Sculpture by Auguste Rodin

Saint John the Baptist (preaching) is a bronze sculpture, by Auguste Rodin.

After the controversy of his Age of Bronze, Rodin began modeling the larger than life figure in 1877.
He showed a plaster model at the Salon of 1880.

Rodin described to Dujardin-Beaumetz 1913 how he was inspired to create this sculpture by an Italian peasant named Pignatelli.
As soon as I saw him, I was filled with admiration; this rough, hairy man expressed violence in his bearing… yet also the mystical character of his race. I immediately thought of a Saint John the Baptist, in other words, a man of nature, a visionary, a believer, a precursor who came to announce one greater than himself.
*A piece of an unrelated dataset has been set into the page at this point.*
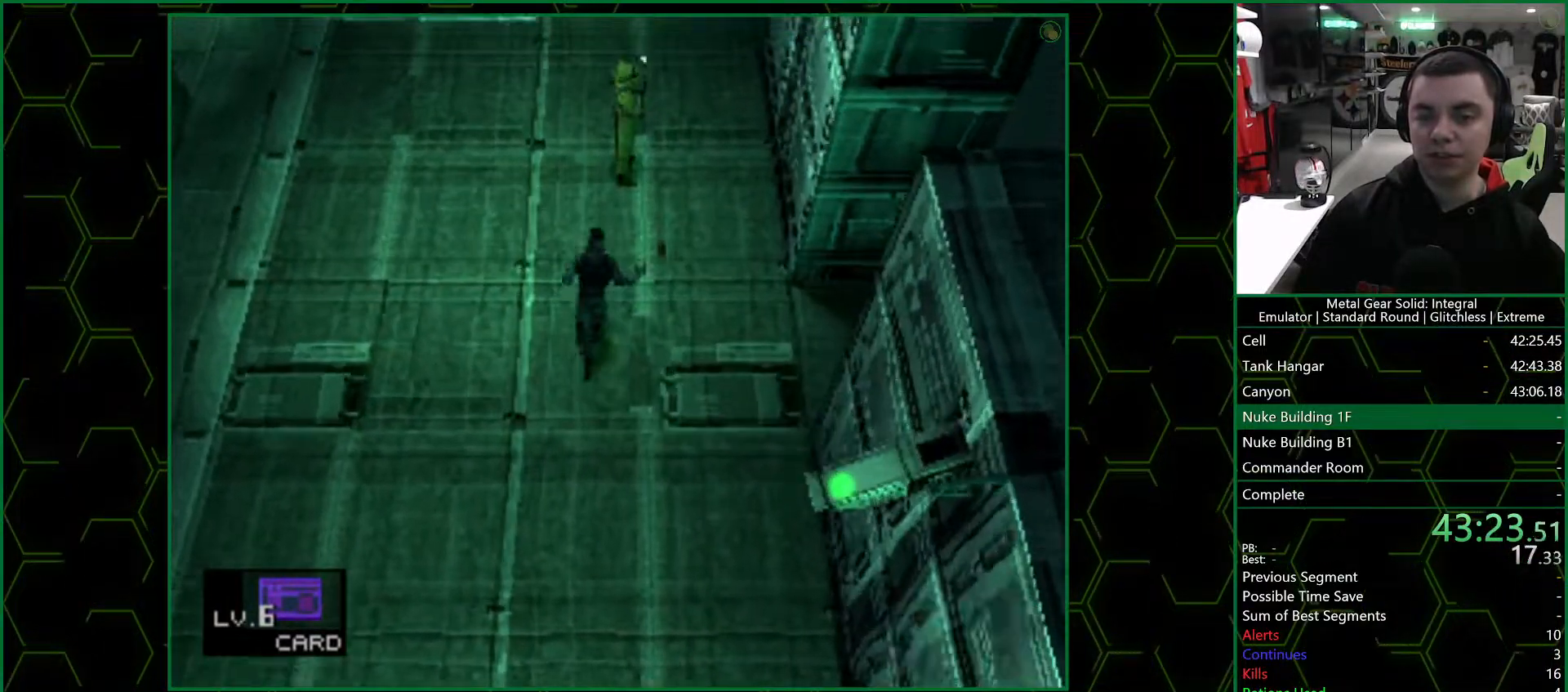
{"buttons": ["SQUARE", "DPAD_UP"], "left_stick": "center", "right_stick": "center", "events": [[367, "SQUARE", "down"]]}
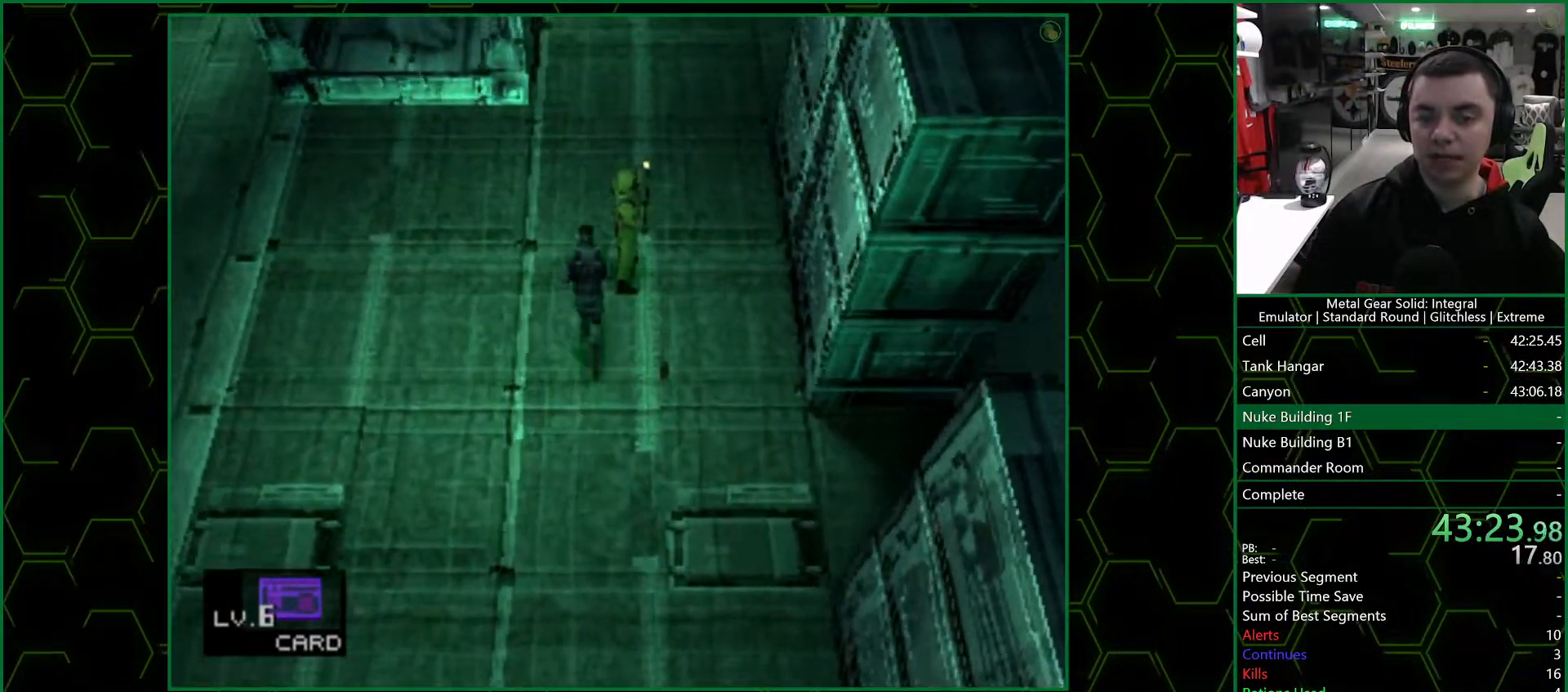
{"buttons": ["DPAD_UP", "DPAD_RIGHT"], "left_stick": "center", "right_stick": "center", "events": [[33, "R1", "down"], [67, "SQUARE", "up"], [100, "R1", "up"], [450, "DPAD_RIGHT", "down"]]}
The peasant undressed, planted himself firmly on his feet, head up, torso straight, at the same time putting his weight on both legs, open like a compass. The movement was so right, so straightforward and so true that I cried: ‘But it’s a man walking!’ I immediately resolved to model what I had seen.

==Versions==
Reduced size examples were cast between 1878 and 1907. The Walking Man is a version of the figure without the head and arms.

Examples are in the collections of: Musée d'Orsay, Musée du Luxembourg, Musée Rodin, the Tate Museum, Victoria and Albert Museum, the Metropolitan Museum of Art, the Norton Simon Museum, California Palace of the Legion of Honor, the Glenkiln Sculpture Park, and the Saint Louis Art Museum.